At the centre are The Goat Inn, a post office/shop, and the village hall, opened in 1981, which has frequent whole-community, family and retired community events.

==History==
A war memorial is at the centre of the village.

===Ffair Llan===
A fair, known as Ffair Llan, used to be held every year on 9 May, when cattle and sheep were sold to visiting dealers. Piglets were brought by horse and cart, with a mesh strung over to prevent their escape.

==Demographics==
Llanfihangel community's population was 467, according to the 2011 census; a 9.5% decrease since the 516 people noted in 2001.

The 2011 census showed 52.6% of the population could speak Welsh, a fall from 65.0% in 2001. The percentage declined further to 47.9 in the 2021 census. This is due to a complex combination of Welsh speakers - particularly of the younger generation - moving away, and immigration from England.

==Governance==
Llanfihangel-yng-Ngwynfa is in the Llanfihangel electoral ward which elects a councillor to Powys County Council. This ward had a population of 1,049 at the 2011 census.

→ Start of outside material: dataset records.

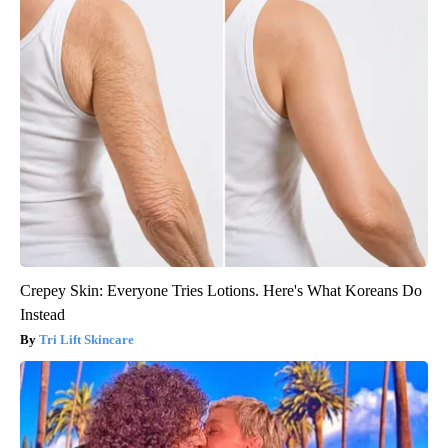
Crepey Skin: Everyone Tries Lotions. Here's What Koreans Do
Instead
Tri Lift Skincare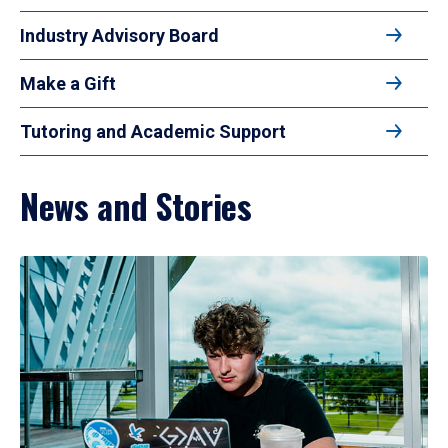
Industry Advisory Board
Make a Gift
Tutoring and Academic Support
News and Stories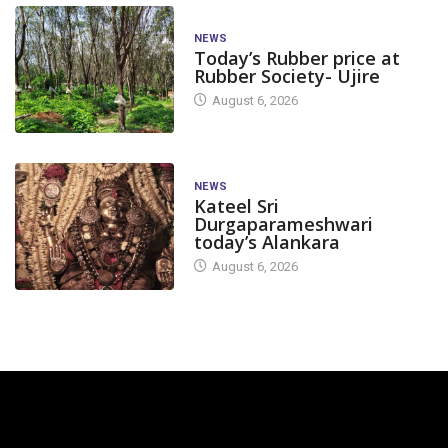
NEWS
Today’s Rubber price at
Rubber Society- Ujire
August 6, 2026
NEWS
Kateel Sri
Durgaparameshwari
today’s Alankara
August 6, 2026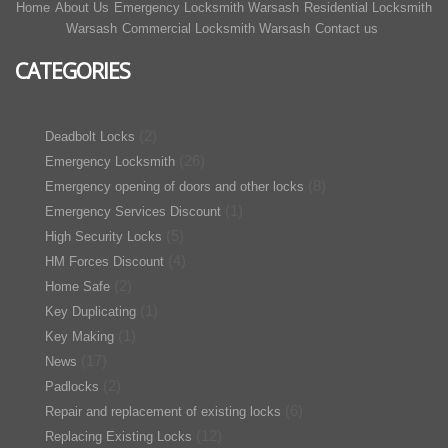
Home
About Us
Emergency Locksmith Warsash
Residential Locksmith
Warsash
Commercial Locksmith Warsash
Contact us
CATEGORIES
(2)
Deadbolt Locks
(26)
Emergency Locksmith
(8)
Emergency opening of doors and other locks
(1)
Emergency Services Discount
(5)
High Security Locks
(4)
HM Forces Discount
(2)
Home Safe
(1)
Key Duplicating
(1)
Key Making
(17)
News
(2)
Padlocks
(6)
Repair and replacement of existing locks
(12)
Replacing Existing Locks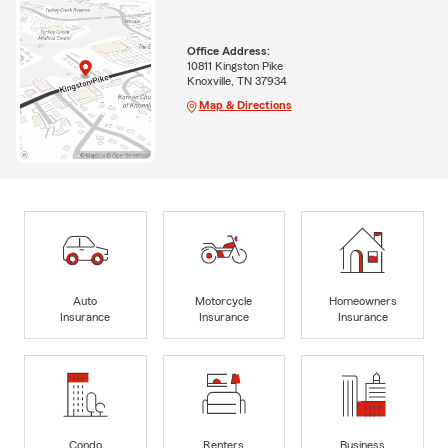
Office Address:
10811 Kingston Pike
Knoxville, TN 37934
Map & Directions
Auto
Motorcycle
Homeowners
Insurance
Insurance
Insurance
Condo
Renters
Business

==Life in a Welsh Countryside==
In 1950 Life in a Welsh Countryside, A Social Study of Llanfihangel-yng-Ngwynfa by Alwyn D. Rees was published. This was soon seen as a classic study of the social structure and life in a predominantly Welsh-speaking rural community in upland Wales. This study describes the farming, kindred relationships, customs and traditions, and the role of religion, particularly the chapels.

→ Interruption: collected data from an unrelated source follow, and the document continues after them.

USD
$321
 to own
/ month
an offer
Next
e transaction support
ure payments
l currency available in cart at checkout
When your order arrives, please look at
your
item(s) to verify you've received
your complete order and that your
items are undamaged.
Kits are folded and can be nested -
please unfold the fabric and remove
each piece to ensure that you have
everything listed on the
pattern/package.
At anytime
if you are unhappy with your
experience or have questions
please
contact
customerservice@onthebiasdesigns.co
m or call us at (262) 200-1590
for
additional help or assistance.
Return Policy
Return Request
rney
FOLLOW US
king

In 2003 the Llanfihangel Social History Group published A Welsh Countryside Revisited: A new study of Llanfihangel-yng-Ngwynfa, which records the changes since the original publication such as decline in chapel attendance and preferred use of Welsh.

==Literature==
- Morgan V. et al. A (2003), A Welsh Countryside Revisited: A new study of Llanfihangel-yng-Ngwynfa, Powysland Club, Llanfihangel Social History Group.
- Rees A.D., (1950), Life in a Welsh Countryside, A Social Study of Llanfihangel-yng-Ngwynfa, University of Wales Press, Cardiff.
- Thomas, D.R.(1911) History of the Diocese of Saint Asaph, Vol II, 227–230.